Energy requirements and greenhouse gas (GHG) emissions for current landfilling of municipal solid waste (MSW) was compared to potential biodegradation of MSW in anaerobic digesters (AD) throughout the United States. A hybrid life-cycle analysis was completed to assess the potential for anaerobic biodegradation of MSW to methane, a valuable energy source. Conversion of MSW to methane in AD would generate a form of renewable energy, reduce GHG emissions, and save landfill space for nonbiodegradable materials. Based on laboratory- and pilot-scale studies conducted in the United States, full-scale data from facilities in Europe, and economic input-output life-cycle analysis, the annual 127 million t of MSW landfilled in the United States could be biologically converted to 5.9billionm3 of methane.

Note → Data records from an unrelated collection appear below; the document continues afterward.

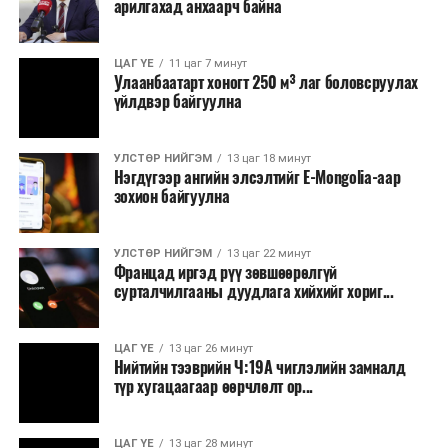
арилгахад анхаарч байна
ЦАГ ҮЕ
11 цаг 7 минут
Улаанбаатарт хоногт 250 м³ лаг боловсруулах
үйлдвэр байгуулна
УЛСТӨР НИЙГЭМ
13 цаг 18 минут
Нэгдүгээр ангийн элсэлтийг E-Mongolia-аар
зохион байгуулна
УЛСТӨР НИЙГЭМ
13 цаг 22 минут
Францад иргэд рүү зөвшөөрөлгүй
сурталчилгааны дуудлага хийхийг хориг...
ЦАГ ҮЕ
13 цаг 26 минут
Нийтийн тээврийн Ч:19А чиглэлийн замналд
түр хугацаагаар өөрчлөлт ор...
ЦАГ ҮЕ
13 цаг 28 минут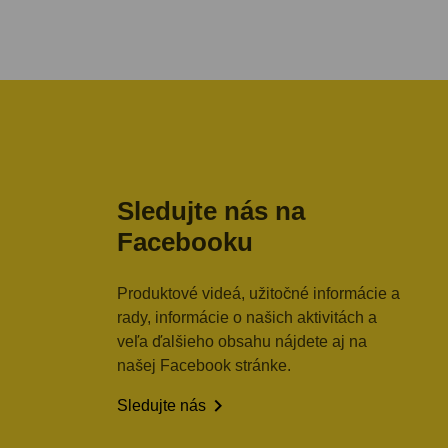
Sledujte nás na
Facebooku
Produktové videá, užitočné informácie a
rady, informácie o našich aktivitách a
veľa ďalšieho obsahu nájdete aj na
našej Facebook stránke.

Sledujte nás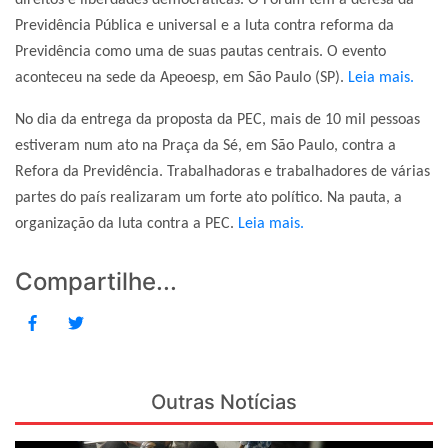
direitos e liberdades democráticas. O Fórum tem a defesa da
Previdência Pública e universal e a luta contra reforma da
Previdência como uma de suas pautas centrais. O evento
aconteceu na sede da Apeoesp, em São Paulo (SP).
Leia mais.
No dia da entrega da proposta da PEC, mais de 10 mil pessoas
estiveram num ato na Praça da Sé, em São Paulo, contra a
Refora da Previdência. Trabalhadoras e trabalhadores de várias
partes do país realizaram um forte ato político. Na pauta, a
organização da luta contra a PEC.
Leia mais.
Compartilhe...
Outras Notícias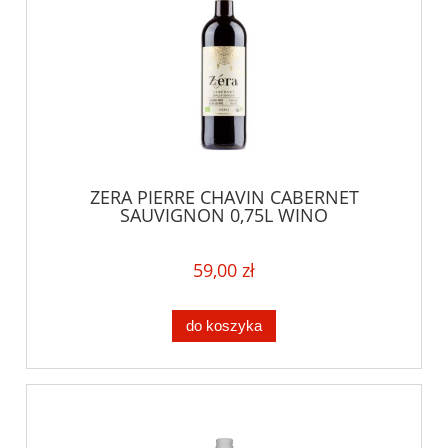
ZERA PIERRE CHAVIN CABERNET
SAUVIGNON 0,75L WINO
BEZALKOHOLOWE
59,00 zł
do koszyka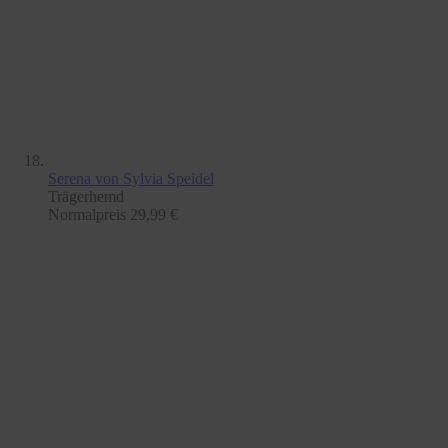
Serena
von Sylvia Speidel
Trägerhemd
Normalpreis
29,99 €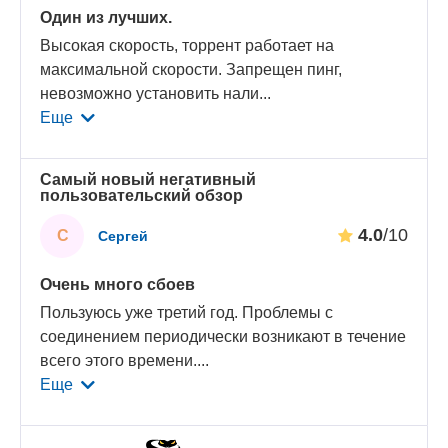
Один из лучших.
Высокая скорость, торрент работает на
максимальной скорости. Запрещен пинг,
невозможно установить нали
...
Еще
Самый новый негативный
пользовательский обзор
4.0
/10
С
Сергей
Очень много сбоев
Пользуюсь уже третий год. Проблемы с
соединением периодически возникают в течение
всего этого времени.
...
Еще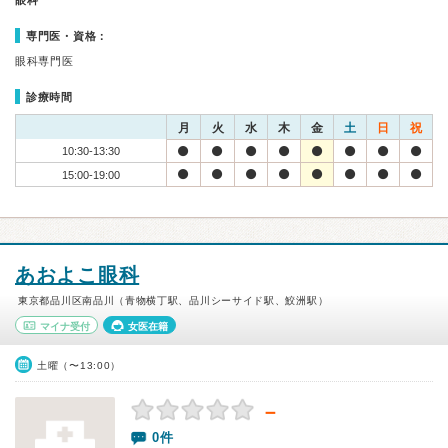
眼科
専門医・資格：
眼科専門医
診療時間
月
火
水
木
金
土
日
祝
10:30-13:30
15:00-19:00
あおよこ眼科
東京都品川区南品川（青物横丁駅、品川シーサイド駅、鮫洲駅）
マイナ受付
女医在籍
土曜（〜13:00）
－
0件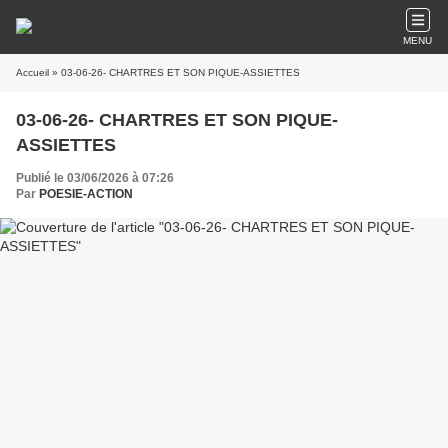
MENU
Accueil
» 03-06-26- CHARTRES ET SON PIQUE-ASSIETTES
03-06-26- CHARTRES ET SON PIQUE-
ASSIETTES
Publié le 03/06/2026 à 07:26
Par
POESIE-ACTION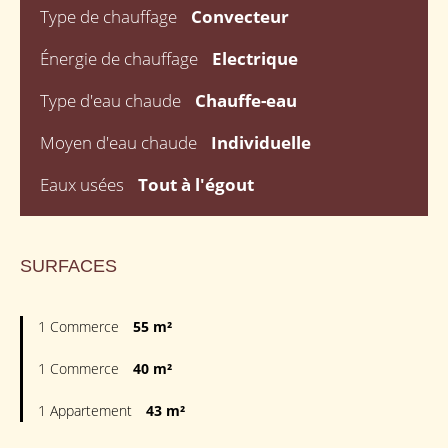
Type de chauffage
Convecteur
Énergie de chauffage
Electrique
Type d'eau chaude
Chauffe-eau
Moyen d'eau chaude
Individuelle
Eaux usées
Tout à l'égout
SURFACES
1 Commerce
55 m²
1 Commerce
40 m²
1 Appartement
43 m²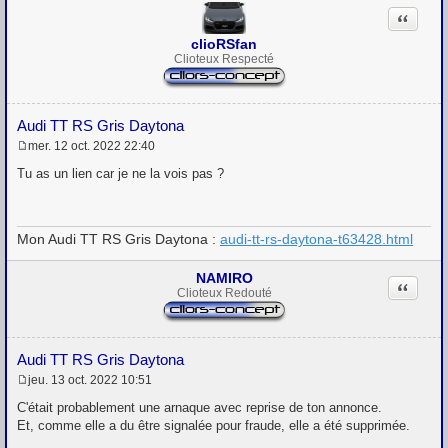
Citation
clioRSfan
Clioteux Respecté
Audi TT RS Gris Daytona
mer. 12 oct. 2022 22:40
M
e
Tu as un lien car je ne la vois pas ?
s
s
a
g
Mon Audi TT RS Gris Daytona :
audi-tt-rs-daytona-t63428.html
e
NAMIRO
Citation
Clioteux Redouté
Audi TT RS Gris Daytona
jeu. 13 oct. 2022 10:51
M
e
C'était probablement une arnaque avec reprise de ton annonce.
s
Et, comme elle a du être signalée pour fraude, elle a été supprimée.
s
a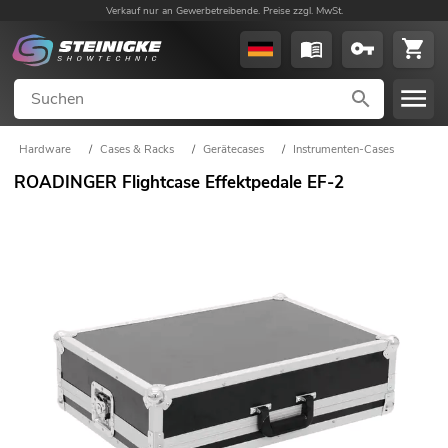
Verkauf nur an Gewerbetreibende. Preise zzgl. MwSt.
Hardware
/
Cases & Racks
/
Gerätecases
/
Instrumenten-Cases
ROADINGER Flightcase Effektpedale EF-2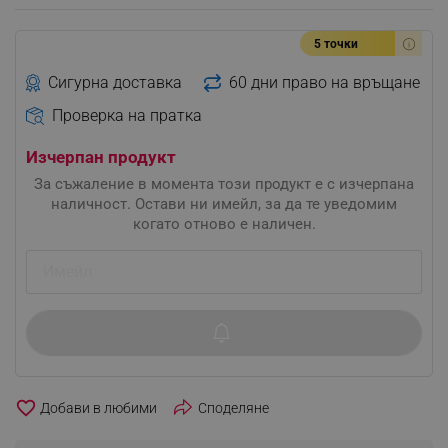
5 точки
Сигурна доставка
60 дни право на връщане
Проверка на пратка
Изчерпан продукт
За съжаление в момента този продукт е с изчерпана
наличност. Остави ни имейл, за да те уведомим
когато отново е наличен.
favorite_border
Споделяне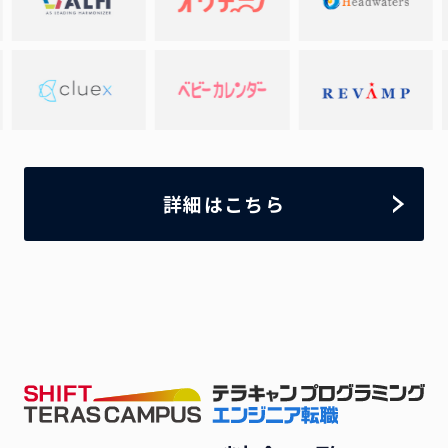
詳細はこちら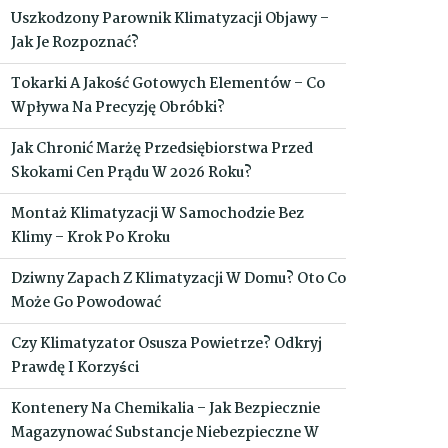
Uszkodzony Parownik Klimatyzacji Objawy –
Jak Je Rozpoznać?
Tokarki A Jakość Gotowych Elementów – Co
Wpływa Na Precyzję Obróbki?
Jak Chronić Marżę Przedsiębiorstwa Przed
Skokami Cen Prądu W 2026 Roku?
Montaż Klimatyzacji W Samochodzie Bez
Klimy – Krok Po Kroku
Dziwny Zapach Z Klimatyzacji W Domu? Oto Co
Może Go Powodować
Czy Klimatyzator Osusza Powietrze? Odkryj
Prawdę I Korzyści
Kontenery Na Chemikalia – Jak Bezpiecznie
Magazynować Substancje Niebezpieczne W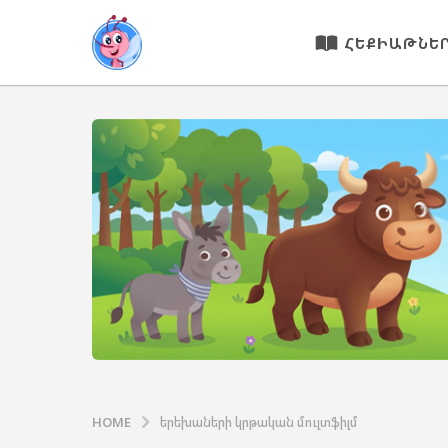
ՀԵՔԻԱԹՆԵ
HOME
երեխաների կրթական մուլտֆիլմ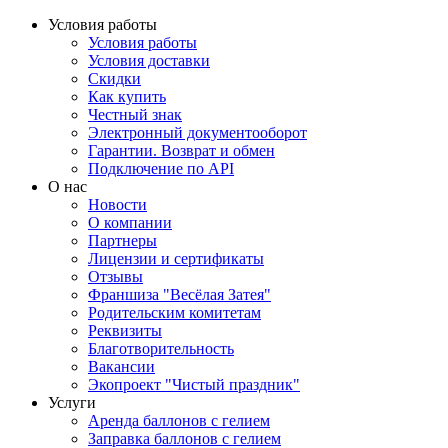
Условия работы
Условия работы
Условия доставки
Скидки
Как купить
Честный знак
Электронный документооборот
Гарантии. Возврат и обмен
Подключение по API
О нас
Новости
О компании
Партнеры
Лицензии и сертификаты
Отзывы
Франшиза "Весёлая Затея"
Родительским комитетам
Реквизиты
Благотворительность
Вакансии
Экопроект "Чистый праздник"
Услуги
Аренда баллонов с гелием
Заправка баллонов с гелием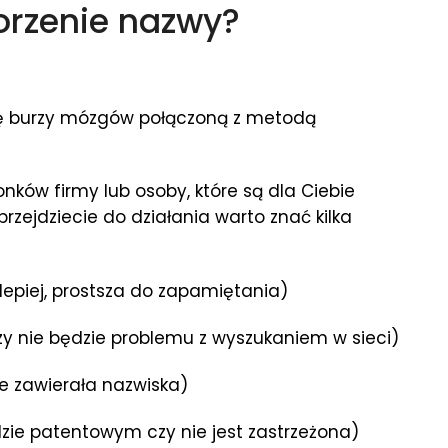
orzenie nazwy?
 burzy mózgów połączoną z metodą
nków firmy lub osoby, które są dla Ciebie
rzejdziecie do działania warto znać kilka
 lepiej, prostsza do zapamiętania)
czy nie będzie problemu z wyszukaniem w sieci)
ie zawierała nazwiska)
zie patentowym czy nie jest zastrzeżona)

Net methane production would have an estimated value of $1.5 billion/year when converted to an equivalent amount of electricity at an assumed value of $0.1/kWh. The 15 billion kWh/year of renewable energy released through the biodegradation process is estimated to satisfy the annual consumption of 1.3 million United States households. The analysis also suggests that diversion of MSW from landfills to AD systems would result in GHG emissions reductions of 146 million t CO2e per year, due to decreased landfill activity and use of biogenic methane instead of fossil fuel for electricity production. This represents a reduction in total emissions of 1.9% compared to U.S. GHG emissions in 2006. Nationwide AD systems are projected to reduce cumulative energy consumption by nearly 15 million TJ and reduce GHG emissions by 7.2 billion t CO2e, over a 50-year period. Logistics and capital costs of developing a nationwide reactor-based system for MSW management are considerable. Development of appropriate national policy and incentives would be needed to stimulate such a transition from the current landfill-based system that currently exists. It is estimated that a carbon emissions credit on the order of $30 to $60/t CO2e would facilitate break-even economics for nationwide implementation of AD systems. Alternatively, renewable energy credits would enhance the value of electricity produced from AD biogas. Carbon emissions taxes on landfills would further improve the economics of AD systems.